16 Ekim 2010 Cumartesi

kız kınası

Halamın nikah töreni dolayısıyla yapıyor olduğum iki günlük Denizli seyahatimin tam ortasındayım şu anda. İlk günün sonunda, güne kısa bir bakış atacağım.

Biraz daha geriden başlamaya karar verdim. Salı günü öğle vakitlerinde Denizli biletimi aldığım anda sadece 1 tane ödevim vardı hafta sonu için. Şu anda ise toplamda 6 tane. Murphy diye bir amca varmış, kural mural koymuş "diyollar".

Denizli ziyaretim kesinleştikten sonra verilen 6 ödevin sorumluluğunu üzerimden atamadığım için, bir çanta dolusu kitap ve akustik gitarımla geldim buraya. Sabahın ilk ışıklarıyla geldiğim memlekette yaptığım ilk iş aileyle kahvaltı oldu. Akşam da kına gecesine gittim haliyle.

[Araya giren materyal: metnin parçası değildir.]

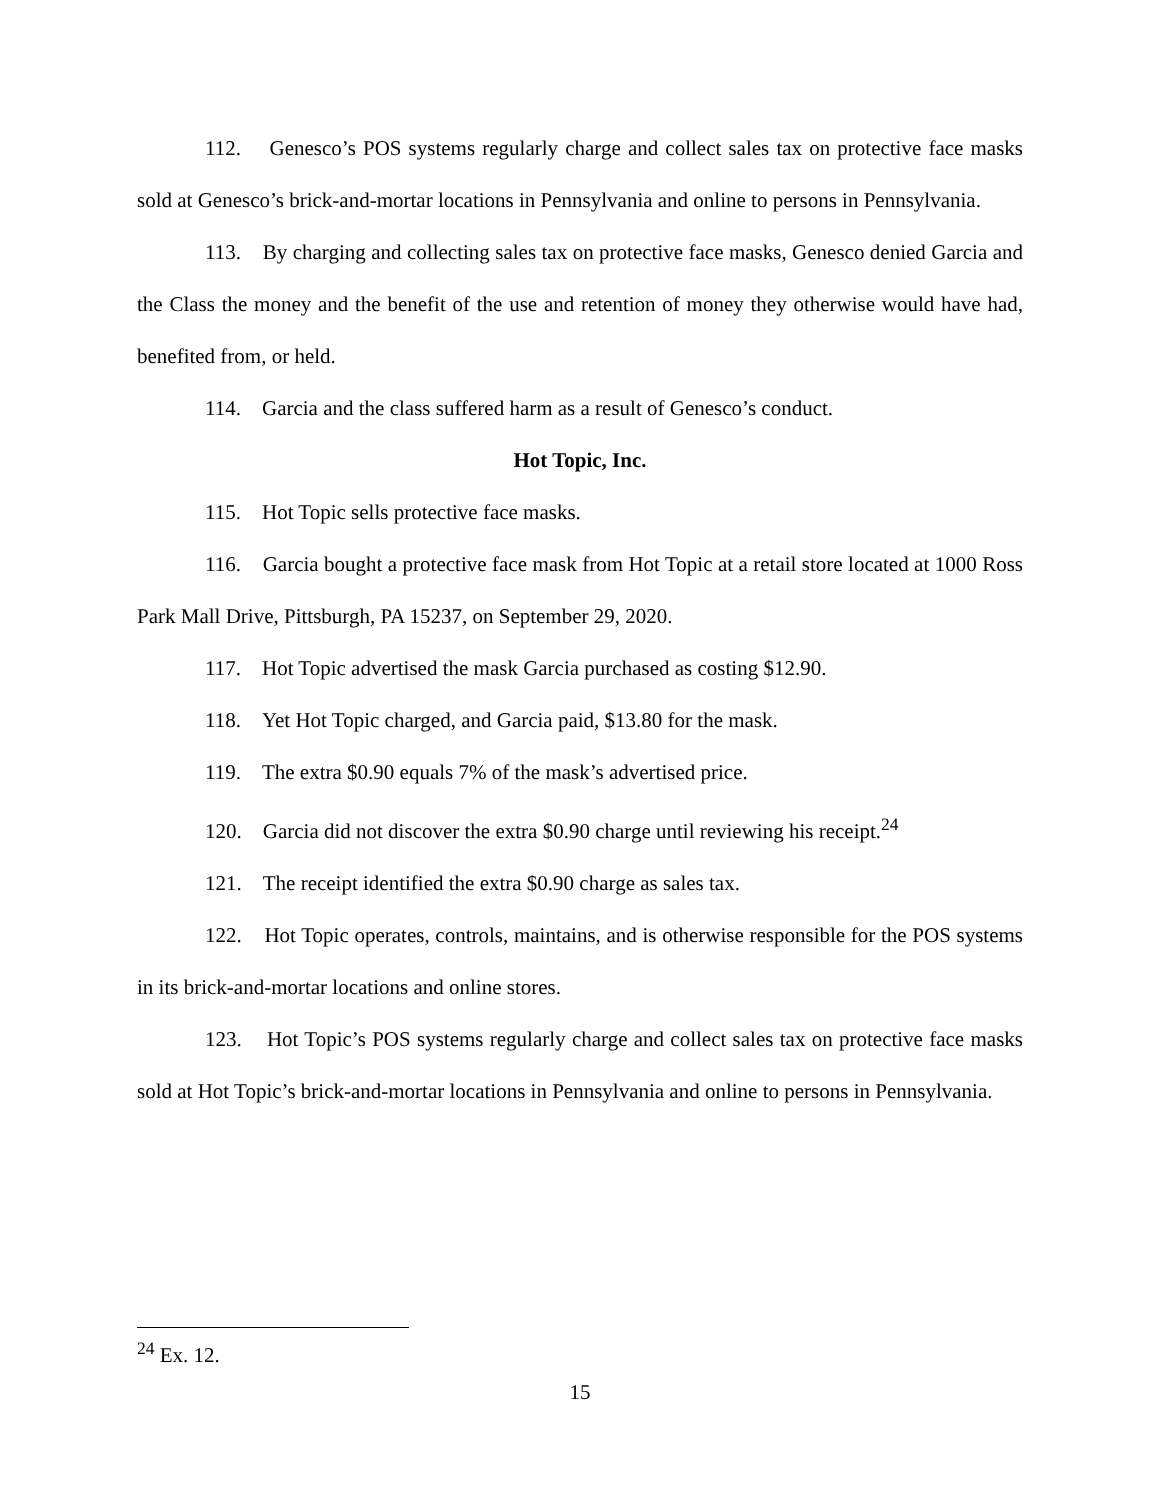112. Genesco’s POS systems regularly charge and collect sales tax on protective face masks sold at Genesco’s brick-and-mortar locations in Pennsylvania and online to persons in Pennsylvania.
113. By charging and collecting sales tax on protective face masks, Genesco denied Garcia and the Class the money and the benefit of the use and retention of money they otherwise would have had, benefited from, or held.
114. Garcia and the class suffered harm as a result of Genesco’s conduct.
Hot Topic, Inc.
115. Hot Topic sells protective face masks.
116. Garcia bought a protective face mask from Hot Topic at a retail store located at 1000 Ross Park Mall Drive, Pittsburgh, PA 15237, on September 29, 2020.
117. Hot Topic advertised the mask Garcia purchased as costing $12.90.
118. Yet Hot Topic charged, and Garcia paid, $13.80 for the mask.
119. The extra $0.90 equals 7% of the mask’s advertised price.
120. Garcia did not discover the extra $0.90 charge until reviewing his receipt.<sup>24</sup>
121. The receipt identified the extra $0.90 charge as sales tax.
122. Hot Topic operates, controls, maintains, and is otherwise responsible for the POS systems in its brick-and-mortar locations and online stores.
123. Hot Topic’s POS systems regularly charge and collect sales tax on protective face masks sold at Hot Topic’s brick-and-mortar locations in Pennsylvania and online to persons in Pennsylvania.
<sup>24</sup> Ex. 12.
15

Kına gecesine damat gelmezmiş adetlere göre (ilginç bence). Çocukluğuma dair hiç bir kına gecesi zihnimde yer etmemiş meğer, hatırlamıyordum nasıl olduğunu. Gece boyunca sanki dünyada ilk defa böyle şeyler yapılıyormuşçasına hayretle etrafımı izledim : kına yakıldığında herkesin ağlamasını, söylenilen ağıtları, ikram edilen gül lokumlarını vs.

Heyecan ve merakla gittiğim ilk nikahtır bu. Zira düğünlerde sıkılırım ben hep. İlk defaya mahsus olan bu heyecanımın sebebi ise ilk defa değer verdiğim iki insanın evleniyor olması galiba. Daha önce damadı ve gelini nikahtan önce arkadaşmışçasına tanıdığım olmamıştı.

Yarın nikah, akşamında yemek olacak. Benim ise hala 6 ödevim, saat 22'ye otobüsüm ve pazartesi sabahına lab'ım var.